● Exercise set
(1) In the court opinion below, what four counterclaims have the Anonicks asserted?
(2) Say whether each statement agrees with the court opinion below, and quote the words that decide it: (a) The Anonicks own part of Leader Funding, Inc. (b) The surety agreement covered loans RBA made to Leader Funding, Inc. (c) The Anonicks accept that the underlying loans were in default.
[Opening Extracted text section]
Summary
noting that "conceptually" a contract surety could bring a lawsuit on behalf of the principal (citing Smith Setzer Sons, Inc. v. South Carolina Procurement Review Panel, 20 F.3d 1311, 1317 (4th Cir. 1994))
Summary of this case from Beasley v. Arcapita Inc.Opinion
Civil Action No. 3:08cv494.
April 8, 2009
MEMORANDUM OPINION
This matter is before the Court on RBA Capital's Second Motion to Dismiss Counterclaim (Docket No. 30) filed by RBA Capital, LP ("RBA") and the Motion for Leave to Amend (Docket No. 35) filed by the defendants and counterclaim plaintiffs, Alexander J. Anonick, Jr. and Alexander J. Anonick, Sr.
I. BACKGROUND
The dispute in this case arises out of a surety agreement allegedly signed by the Defendants, Alexander Anonick, Sr., and Alexander Anonick, Jr., for the benefit of RBA covering loans made by RBA to Leader Funding, LLC ("Leader LLC"). (Am. Compl. at ¶ 7.) The Anonicks are partial owners of Leader Funding, Inc., ("Leader Inc.") the corporation that wholly owned Leader LLC as a special purpose vehicle. RBA alleges that Leader LLC defaulted on the underlying loan, and that the Anonicks then refused to make payments in accordance with the surety agreement. (Id. at ¶¶ 8-12.)
The Anonicks deny that the underlying loans were in default and thereby deny that they owe payment under the surety agreement. (Am. Ans. at ¶¶ 21-25.) In addition to denying their liability, the Anonicks have also asserted four counterclaims: Conversion, Fraud, Tortious Interference with Contract, and Misfeasance. Each of these counterclaims alleges wrongs done to Leader LLC. The Anonicks assert that, by virtue of their ownership of shares in Leader Inc., Inc. they were damaged by the same conduct. (See id. at ¶¶ 32, 42, 49, 56.)
[Closing Extracted text section]
[Opening Available data section]
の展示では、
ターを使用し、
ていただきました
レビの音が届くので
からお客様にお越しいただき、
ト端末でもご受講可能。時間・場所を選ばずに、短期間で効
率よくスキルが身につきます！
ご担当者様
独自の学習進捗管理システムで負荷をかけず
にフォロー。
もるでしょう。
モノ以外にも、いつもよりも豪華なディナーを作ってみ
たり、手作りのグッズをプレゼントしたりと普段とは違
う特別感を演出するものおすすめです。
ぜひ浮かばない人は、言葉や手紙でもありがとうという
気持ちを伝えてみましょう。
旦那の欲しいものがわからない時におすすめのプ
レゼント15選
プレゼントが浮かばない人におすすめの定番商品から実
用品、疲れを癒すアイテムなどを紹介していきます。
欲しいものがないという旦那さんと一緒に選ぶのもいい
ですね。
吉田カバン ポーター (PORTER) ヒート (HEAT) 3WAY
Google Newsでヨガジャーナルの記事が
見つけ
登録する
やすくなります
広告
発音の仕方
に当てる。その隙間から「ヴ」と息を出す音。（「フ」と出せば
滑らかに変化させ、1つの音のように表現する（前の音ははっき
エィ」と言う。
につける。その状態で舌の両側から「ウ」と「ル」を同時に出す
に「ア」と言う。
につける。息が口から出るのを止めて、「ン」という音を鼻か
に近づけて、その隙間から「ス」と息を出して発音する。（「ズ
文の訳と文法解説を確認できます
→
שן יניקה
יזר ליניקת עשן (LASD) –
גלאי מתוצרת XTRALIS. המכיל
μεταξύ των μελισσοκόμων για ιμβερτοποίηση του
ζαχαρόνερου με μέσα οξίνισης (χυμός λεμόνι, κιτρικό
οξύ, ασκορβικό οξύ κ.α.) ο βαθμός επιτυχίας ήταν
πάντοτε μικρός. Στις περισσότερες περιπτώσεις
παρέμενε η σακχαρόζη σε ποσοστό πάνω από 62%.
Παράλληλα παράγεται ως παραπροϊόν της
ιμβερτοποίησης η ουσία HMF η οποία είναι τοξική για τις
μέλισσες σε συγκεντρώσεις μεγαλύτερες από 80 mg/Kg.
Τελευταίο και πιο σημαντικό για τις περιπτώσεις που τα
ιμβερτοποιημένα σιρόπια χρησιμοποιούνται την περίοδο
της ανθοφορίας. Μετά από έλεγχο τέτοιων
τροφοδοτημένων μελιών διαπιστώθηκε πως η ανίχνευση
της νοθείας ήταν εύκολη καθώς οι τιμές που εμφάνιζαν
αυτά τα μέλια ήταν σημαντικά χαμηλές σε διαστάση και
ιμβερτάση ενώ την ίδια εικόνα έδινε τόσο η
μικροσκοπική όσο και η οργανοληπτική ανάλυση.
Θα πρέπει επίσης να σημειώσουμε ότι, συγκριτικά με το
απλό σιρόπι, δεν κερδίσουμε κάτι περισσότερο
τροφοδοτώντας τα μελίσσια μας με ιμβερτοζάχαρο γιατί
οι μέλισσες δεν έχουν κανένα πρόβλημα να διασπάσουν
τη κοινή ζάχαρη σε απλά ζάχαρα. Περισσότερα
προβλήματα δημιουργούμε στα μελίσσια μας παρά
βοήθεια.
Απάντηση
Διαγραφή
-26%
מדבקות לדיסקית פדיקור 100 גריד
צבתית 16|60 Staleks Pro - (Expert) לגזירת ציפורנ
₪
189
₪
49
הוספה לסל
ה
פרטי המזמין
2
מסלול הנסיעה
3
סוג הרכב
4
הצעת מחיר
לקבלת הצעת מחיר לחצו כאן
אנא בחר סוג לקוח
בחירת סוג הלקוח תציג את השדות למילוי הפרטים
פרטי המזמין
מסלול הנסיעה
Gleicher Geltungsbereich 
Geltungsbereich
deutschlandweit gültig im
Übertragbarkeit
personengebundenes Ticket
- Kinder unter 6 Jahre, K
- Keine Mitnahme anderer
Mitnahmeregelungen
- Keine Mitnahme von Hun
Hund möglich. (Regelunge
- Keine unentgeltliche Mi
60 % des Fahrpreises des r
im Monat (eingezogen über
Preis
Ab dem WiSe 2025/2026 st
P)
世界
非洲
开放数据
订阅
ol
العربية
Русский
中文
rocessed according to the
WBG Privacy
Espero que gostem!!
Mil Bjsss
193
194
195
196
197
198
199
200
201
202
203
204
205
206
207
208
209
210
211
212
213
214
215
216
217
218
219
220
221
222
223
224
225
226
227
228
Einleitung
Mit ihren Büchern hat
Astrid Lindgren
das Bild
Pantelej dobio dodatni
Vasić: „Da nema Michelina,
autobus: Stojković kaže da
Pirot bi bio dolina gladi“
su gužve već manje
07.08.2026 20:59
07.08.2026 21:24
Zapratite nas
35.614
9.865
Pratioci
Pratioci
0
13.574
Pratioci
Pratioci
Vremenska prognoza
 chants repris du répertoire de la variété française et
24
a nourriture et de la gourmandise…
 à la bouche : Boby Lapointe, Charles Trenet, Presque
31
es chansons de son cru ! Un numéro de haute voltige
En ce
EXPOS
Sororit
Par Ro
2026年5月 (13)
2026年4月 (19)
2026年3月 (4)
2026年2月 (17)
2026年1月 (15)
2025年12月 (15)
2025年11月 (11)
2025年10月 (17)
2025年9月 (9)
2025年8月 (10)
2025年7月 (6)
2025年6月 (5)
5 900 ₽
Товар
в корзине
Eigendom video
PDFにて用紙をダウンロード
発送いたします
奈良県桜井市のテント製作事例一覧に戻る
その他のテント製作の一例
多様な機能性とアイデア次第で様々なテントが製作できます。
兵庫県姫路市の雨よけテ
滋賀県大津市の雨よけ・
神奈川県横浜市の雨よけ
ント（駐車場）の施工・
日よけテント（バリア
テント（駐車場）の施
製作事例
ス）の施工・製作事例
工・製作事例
[Closing Available data section]
● Task-by-task results
(1) Conversion, Fraud, Tortious Interference with Contract, and Misfeasance.

(2)
(a) Yes: "The Anonicks are partial owners of Leader Funding, Inc."
(b) No: "covering loans made by RBA to Leader Funding, LLC ("Leader LLC")"
(c) No: "The Anonicks deny that the underlying loans were in default"